Species of gastropod

Auriculella lanaiensis is a species of tropical air-breathing land snails, terrestrial pulmonate gastropod mollusks.

==Description==
The length of the shell attains 5.8 mm, its diameter 3 mm.

(Original description) The shell is characterized by a minute perforation and a sinistral (left-handed) coil, possessing an ovately conic shape. Its coloration is a light cinnamon hue, which transitions to a slightly lighter shade at the base. The structure is somewhat thin and opaque rather than diaphanous, with a surface that is hardly glossy; however, when viewed under a lens, it reveals a rather finely striate texture composed of lines of growth.

The spire is nearly conical in form, terminating in an apex that is rather obtuse. The suture is simple and only lightly impressed. There are 6 whorls that are slightly convex, with the body whorl being rotund and becoming subsaccate (sac-like) at the base.

◆ TASK ITEM
Reproduce word for word the part of the passage on Auriculella lanaiensis that begins at the words "Auriculella lanaiensis is" and stops after the words "diameter 3 mm.".

(Saved data entries)

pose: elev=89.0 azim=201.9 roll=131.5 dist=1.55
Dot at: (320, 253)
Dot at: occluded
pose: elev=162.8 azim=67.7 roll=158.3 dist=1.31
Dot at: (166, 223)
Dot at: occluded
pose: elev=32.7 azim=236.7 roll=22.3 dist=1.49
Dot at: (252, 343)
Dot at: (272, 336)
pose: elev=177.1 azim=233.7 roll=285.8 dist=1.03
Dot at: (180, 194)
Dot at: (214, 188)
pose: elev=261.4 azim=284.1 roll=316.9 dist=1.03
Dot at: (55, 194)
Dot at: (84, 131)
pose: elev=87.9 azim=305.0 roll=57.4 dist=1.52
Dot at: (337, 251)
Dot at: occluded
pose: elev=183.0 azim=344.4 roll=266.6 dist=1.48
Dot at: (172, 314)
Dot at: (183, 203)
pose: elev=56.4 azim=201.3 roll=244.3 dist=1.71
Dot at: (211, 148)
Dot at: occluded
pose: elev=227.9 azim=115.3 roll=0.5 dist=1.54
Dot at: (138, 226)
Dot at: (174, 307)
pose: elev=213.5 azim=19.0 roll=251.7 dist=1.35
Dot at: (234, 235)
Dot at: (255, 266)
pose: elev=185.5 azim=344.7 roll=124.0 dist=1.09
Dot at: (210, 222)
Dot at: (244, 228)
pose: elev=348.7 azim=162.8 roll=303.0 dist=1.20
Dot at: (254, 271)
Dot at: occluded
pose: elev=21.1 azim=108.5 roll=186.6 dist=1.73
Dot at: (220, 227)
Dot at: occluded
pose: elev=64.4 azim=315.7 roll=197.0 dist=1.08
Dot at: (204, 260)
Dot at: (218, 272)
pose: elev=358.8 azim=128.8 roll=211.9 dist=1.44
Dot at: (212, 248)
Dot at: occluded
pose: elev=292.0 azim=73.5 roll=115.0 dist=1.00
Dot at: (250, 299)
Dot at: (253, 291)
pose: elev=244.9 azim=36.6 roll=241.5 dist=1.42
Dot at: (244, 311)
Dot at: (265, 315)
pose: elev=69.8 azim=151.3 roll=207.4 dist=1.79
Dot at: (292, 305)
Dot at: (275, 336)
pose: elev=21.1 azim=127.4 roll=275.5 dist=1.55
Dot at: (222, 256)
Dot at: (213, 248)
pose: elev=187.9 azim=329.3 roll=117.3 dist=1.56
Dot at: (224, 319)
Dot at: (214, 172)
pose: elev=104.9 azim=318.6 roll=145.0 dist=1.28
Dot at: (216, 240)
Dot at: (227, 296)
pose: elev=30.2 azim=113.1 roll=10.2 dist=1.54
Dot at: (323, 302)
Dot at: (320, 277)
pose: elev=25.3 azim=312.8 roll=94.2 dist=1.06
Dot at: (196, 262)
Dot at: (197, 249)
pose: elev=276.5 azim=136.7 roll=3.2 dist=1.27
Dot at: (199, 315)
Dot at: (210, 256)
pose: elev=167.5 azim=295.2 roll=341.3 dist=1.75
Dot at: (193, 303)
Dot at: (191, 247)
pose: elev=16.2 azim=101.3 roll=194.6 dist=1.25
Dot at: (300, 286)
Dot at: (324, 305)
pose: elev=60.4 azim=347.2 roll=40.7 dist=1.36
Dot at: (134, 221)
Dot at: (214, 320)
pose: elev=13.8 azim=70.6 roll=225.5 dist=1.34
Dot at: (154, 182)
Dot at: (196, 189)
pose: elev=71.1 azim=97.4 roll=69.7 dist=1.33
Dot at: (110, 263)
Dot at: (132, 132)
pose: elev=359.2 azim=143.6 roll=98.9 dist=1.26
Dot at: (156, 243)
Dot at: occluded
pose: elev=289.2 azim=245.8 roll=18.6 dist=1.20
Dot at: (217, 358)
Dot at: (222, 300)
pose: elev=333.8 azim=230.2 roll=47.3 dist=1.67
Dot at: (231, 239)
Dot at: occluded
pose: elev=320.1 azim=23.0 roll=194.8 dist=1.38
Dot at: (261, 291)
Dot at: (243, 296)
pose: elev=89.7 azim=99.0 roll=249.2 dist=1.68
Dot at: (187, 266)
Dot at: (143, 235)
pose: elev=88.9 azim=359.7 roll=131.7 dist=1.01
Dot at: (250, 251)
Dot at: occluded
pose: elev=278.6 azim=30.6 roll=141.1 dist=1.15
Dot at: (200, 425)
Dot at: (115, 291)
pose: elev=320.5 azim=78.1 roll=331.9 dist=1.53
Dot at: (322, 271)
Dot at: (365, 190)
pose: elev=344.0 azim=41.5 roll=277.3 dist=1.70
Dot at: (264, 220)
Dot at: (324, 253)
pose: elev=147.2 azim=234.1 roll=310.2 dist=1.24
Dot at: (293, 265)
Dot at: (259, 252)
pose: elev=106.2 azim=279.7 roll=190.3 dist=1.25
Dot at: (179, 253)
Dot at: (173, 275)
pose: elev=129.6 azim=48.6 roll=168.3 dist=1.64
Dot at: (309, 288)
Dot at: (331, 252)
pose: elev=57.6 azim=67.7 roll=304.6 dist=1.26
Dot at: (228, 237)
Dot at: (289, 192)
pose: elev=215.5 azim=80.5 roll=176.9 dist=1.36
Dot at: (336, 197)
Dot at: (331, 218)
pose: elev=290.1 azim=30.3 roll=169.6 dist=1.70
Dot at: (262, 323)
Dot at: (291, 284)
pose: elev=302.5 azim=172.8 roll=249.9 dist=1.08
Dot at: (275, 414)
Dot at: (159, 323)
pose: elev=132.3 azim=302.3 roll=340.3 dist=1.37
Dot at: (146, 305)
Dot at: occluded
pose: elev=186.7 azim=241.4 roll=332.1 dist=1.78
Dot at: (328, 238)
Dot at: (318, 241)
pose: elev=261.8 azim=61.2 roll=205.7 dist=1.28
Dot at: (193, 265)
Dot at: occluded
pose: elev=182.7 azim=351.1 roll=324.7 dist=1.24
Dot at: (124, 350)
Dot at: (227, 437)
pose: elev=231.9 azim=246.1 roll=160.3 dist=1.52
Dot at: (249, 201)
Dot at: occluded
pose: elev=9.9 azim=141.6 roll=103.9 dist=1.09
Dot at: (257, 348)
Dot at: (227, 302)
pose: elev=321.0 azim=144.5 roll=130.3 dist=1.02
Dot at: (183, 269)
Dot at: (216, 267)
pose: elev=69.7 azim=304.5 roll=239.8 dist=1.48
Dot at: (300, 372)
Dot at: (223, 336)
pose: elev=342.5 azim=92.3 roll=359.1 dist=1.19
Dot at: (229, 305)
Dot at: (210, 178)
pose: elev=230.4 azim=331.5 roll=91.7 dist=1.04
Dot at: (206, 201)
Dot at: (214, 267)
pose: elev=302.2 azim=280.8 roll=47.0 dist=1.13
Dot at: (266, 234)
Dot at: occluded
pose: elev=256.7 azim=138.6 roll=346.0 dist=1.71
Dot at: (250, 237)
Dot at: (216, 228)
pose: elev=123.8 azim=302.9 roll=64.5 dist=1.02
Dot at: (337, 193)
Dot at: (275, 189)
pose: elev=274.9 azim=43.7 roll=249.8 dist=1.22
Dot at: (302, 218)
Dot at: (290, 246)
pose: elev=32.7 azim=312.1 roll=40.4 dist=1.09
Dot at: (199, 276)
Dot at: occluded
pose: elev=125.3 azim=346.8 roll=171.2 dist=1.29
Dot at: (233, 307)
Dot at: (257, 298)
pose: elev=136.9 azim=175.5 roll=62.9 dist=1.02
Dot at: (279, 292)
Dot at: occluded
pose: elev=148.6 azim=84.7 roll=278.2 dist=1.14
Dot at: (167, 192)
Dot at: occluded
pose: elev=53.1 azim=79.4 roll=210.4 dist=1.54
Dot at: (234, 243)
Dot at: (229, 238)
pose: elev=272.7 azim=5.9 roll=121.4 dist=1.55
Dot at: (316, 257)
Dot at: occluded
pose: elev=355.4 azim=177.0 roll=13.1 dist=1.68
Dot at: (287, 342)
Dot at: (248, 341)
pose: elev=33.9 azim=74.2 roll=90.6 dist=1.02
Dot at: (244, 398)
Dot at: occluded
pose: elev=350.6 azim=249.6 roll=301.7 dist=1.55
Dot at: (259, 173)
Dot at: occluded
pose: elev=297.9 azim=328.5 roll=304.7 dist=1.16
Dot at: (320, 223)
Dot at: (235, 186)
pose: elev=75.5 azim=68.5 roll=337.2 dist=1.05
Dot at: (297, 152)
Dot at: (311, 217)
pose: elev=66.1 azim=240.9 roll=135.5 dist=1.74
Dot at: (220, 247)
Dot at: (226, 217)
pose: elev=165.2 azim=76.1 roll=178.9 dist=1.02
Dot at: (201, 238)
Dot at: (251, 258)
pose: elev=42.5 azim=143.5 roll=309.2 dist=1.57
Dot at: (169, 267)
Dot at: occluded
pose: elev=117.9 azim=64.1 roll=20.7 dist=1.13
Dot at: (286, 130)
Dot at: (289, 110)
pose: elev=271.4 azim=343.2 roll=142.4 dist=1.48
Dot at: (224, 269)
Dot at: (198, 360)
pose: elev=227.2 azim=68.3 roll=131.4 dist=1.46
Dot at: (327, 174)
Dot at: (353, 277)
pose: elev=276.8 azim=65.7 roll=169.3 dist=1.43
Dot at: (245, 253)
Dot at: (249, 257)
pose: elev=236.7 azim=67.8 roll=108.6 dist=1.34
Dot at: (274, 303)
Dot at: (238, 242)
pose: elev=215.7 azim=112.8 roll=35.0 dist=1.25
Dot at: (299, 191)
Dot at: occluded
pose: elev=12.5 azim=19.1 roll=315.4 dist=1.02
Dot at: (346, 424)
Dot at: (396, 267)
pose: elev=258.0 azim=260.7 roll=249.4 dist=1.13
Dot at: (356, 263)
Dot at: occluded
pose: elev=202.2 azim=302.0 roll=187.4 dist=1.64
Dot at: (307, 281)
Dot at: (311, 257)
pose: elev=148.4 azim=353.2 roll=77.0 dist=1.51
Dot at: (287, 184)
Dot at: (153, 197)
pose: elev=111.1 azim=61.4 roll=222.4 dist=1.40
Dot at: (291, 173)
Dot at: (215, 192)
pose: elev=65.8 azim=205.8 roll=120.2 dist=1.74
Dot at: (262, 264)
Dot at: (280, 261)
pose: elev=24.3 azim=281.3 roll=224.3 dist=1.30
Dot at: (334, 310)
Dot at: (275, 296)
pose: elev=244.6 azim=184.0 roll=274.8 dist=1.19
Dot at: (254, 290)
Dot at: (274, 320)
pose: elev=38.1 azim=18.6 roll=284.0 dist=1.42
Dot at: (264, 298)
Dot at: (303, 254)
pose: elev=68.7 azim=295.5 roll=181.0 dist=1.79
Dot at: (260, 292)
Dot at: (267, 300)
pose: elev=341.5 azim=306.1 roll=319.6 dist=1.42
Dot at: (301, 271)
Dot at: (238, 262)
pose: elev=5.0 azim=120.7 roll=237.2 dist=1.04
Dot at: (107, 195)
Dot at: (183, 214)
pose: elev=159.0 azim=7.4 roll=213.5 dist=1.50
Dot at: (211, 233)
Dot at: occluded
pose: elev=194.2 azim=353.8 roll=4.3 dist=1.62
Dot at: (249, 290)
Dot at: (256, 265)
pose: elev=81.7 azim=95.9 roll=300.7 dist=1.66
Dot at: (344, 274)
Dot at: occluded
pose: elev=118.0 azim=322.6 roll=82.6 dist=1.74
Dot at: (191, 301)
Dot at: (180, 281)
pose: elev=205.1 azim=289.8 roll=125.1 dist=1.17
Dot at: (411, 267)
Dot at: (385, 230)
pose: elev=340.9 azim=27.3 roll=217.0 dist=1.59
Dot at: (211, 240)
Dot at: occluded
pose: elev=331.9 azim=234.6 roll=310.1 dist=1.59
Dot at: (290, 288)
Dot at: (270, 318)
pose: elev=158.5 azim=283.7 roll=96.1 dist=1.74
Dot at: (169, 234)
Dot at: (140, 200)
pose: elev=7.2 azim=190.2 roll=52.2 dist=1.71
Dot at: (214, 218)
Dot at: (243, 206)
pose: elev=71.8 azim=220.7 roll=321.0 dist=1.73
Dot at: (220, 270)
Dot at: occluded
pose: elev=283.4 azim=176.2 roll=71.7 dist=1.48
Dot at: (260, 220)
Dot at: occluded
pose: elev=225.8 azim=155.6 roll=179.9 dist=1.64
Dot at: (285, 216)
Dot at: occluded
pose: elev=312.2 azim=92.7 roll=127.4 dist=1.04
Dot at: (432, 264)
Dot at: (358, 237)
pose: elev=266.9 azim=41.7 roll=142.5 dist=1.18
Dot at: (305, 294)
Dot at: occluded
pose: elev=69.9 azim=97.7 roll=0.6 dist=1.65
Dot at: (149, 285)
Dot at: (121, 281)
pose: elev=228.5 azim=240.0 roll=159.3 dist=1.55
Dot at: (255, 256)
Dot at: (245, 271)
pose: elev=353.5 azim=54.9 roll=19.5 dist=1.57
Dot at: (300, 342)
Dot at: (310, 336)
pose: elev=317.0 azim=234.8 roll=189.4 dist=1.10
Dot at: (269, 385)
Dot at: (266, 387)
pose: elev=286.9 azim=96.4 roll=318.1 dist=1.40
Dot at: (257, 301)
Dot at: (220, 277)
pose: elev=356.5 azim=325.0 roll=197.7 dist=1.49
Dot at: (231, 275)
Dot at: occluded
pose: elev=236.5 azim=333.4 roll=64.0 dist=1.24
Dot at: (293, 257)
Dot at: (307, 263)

◆ PROBLEM SOLUTION
Auriculella lanaiensis is a species of tropical air-breathing land snails, terrestrial pulmonate gastropod mollusks.

==Description==
The length of the shell attains 5.8 mm, its diameter 3 mm.